My heart fractures a little more for the maternal bond I’ve spent my whole life craving but will never have. Her venomous words loop endlessly in my head. My grip tightens around the mop handle, scrubbing harder with every pass, but her bitterness clings to me all the same.
“Fallon, spending weekends playing rummy with old hags, especially uppity ones like Lani McCoy, isn’t gonna get you where you need to be.
How long until this place goes under and you’re left with nothing?
I raised you to be smarter than this. Wasting your days in this salon, trifling with the same townies that treated us so poorly our whole lives, I’m ashamed to have you as a daughter. ”
My mother always hid her intentions behind a smile, though the truth sat plain as the nicotine stains on her teeth and the emptiness in her eyes. Growing up meant enduring the constant reminder that I—the daughter she called a mistake—stood at the center of every problem in her life.

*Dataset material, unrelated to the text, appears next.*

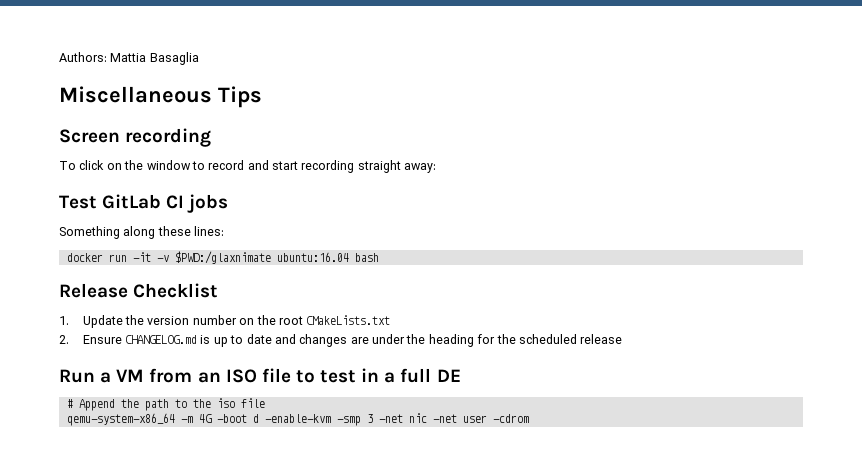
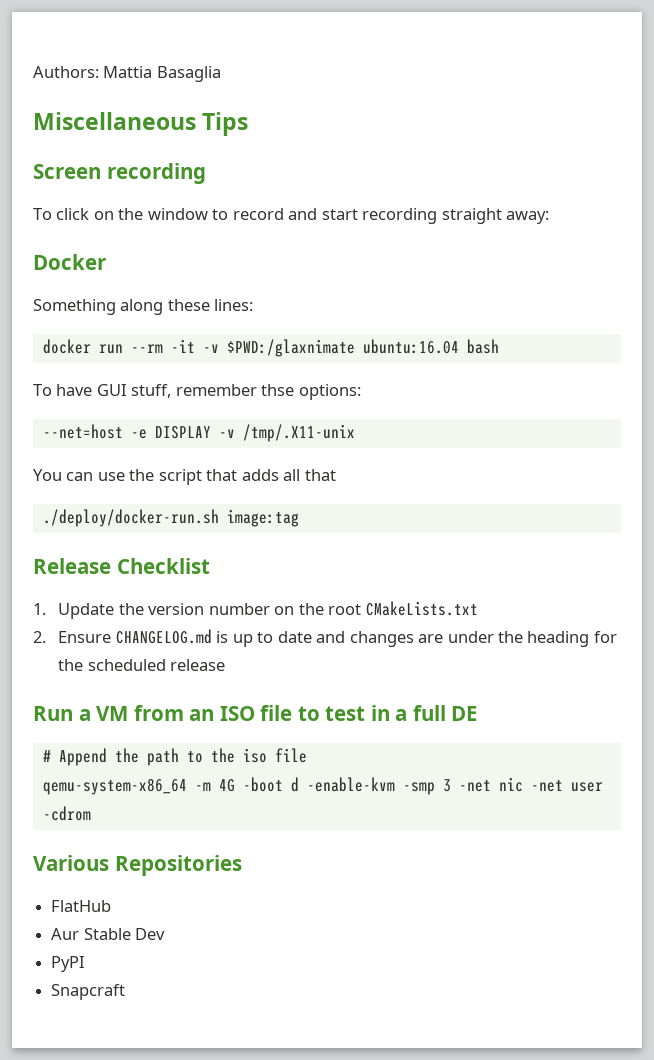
[59,194,229,213] Test GitLab CI jobs -> [33,254,106,270] Docker
(127, 258) none -> [130,344,163,353] --rm
(379, 257) none -> [33,384,361,400] [42,424,355,442] [33,469,336,485] [42,509,299,527] // To have GUI stuff, remember thse options: // --net=host -e DISPLAY -v /tmp/.X11-unix // You can use the script that adds all that // ./deploy/docker-run.sh image:tag
(529, 418) none -> [33,855,242,876] [51,900,112,912] [51,928,166,940] [51,956,86,972] [51,984,126,1000] // Various Repositories // FlatHub // Aur Stable Dev // PyPI // Snapcraft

I was her planned accident, the child she believed would pull her out of poverty. She genuinely thought a man with a wife, a decade-long marriage, and a thriving political career would throw it all away for her and a baby.
What a delusional woman.
Soft bells chime, pulling me out of the memory of my mother and the weight she always leaves behind.
Jules fills the salon doorway in a burst of warmth and chaos—my fellow stylist, closest friend, and certified menace—put together in that effortless way she swears she ‘doesn’t try for.’ She’s all smiles and sunshine until her wedged sandal snags the doorframe.
My eyes widen. She stumbles in with a sharp gasp. Two coffees balanced like a miracle in one hand while the other flails for anything solid. I hold my breath, bracing for impact. Her fingers catch the doorframe at the last second.
A breathless laugh spills out of her as she steadies herself, barely saving the drinks. Not a drop spills. Of course not—Jules doesn’t do anything halfway, not even falling.
She straightens, smoothing her spine like nothing happened, and flashes me a bright, unapologetic grin. “Graceful entrance,” she announces. I exhale, shaking my head as the salon settles back into its usual hum.
That was impressive, I think to myself. Great, we’re both in for a chaotic day.
“Jules! Are you okay?”
Her eyes soften with amusement, that unmistakable Jules-effect already working its way through the room. She smiles like she was built for it—effortless, disarming. It’s the kind of warmth people don’t realize they’re leaning toward until they’re already there.